[Stored items]
┄┄┄┄┄┄┄┄┄┄┄┄┄┄┄┄┄┄┄┄
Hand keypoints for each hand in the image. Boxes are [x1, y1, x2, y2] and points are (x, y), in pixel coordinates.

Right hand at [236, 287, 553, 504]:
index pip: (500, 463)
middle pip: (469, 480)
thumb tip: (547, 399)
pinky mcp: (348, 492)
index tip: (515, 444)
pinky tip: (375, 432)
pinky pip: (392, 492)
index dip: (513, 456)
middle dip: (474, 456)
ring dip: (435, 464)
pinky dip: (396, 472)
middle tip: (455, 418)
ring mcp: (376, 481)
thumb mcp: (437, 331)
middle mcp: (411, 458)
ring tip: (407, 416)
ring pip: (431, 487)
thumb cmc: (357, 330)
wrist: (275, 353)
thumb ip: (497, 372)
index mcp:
┄┄┄┄┄┄┄┄┄┄┄┄┄┄┄┄┄┄┄┄
> YOUR OBJECTIVE: Copy the records above exactly, please, but only from the first line through the line containing "ring tip: (407, 416)".

> WRITTEN SOLUTION:
Hand keypoints for each hand in the image. Boxes are [x1, y1, x2, y2] and points are (x, y), in pixel coordinates.

Right hand at [236, 287, 553, 504]:
index pip: (500, 463)
middle pip: (469, 480)
thumb tip: (547, 399)
pinky mcp: (348, 492)
index tip: (515, 444)
pinky tip: (375, 432)
pinky pip: (392, 492)
index dip: (513, 456)
middle dip: (474, 456)
ring dip: (435, 464)
pinky dip: (396, 472)
middle tip: (455, 418)
ring mcp: (376, 481)
thumb mcp: (437, 331)
middle mcp: (411, 458)
ring tip: (407, 416)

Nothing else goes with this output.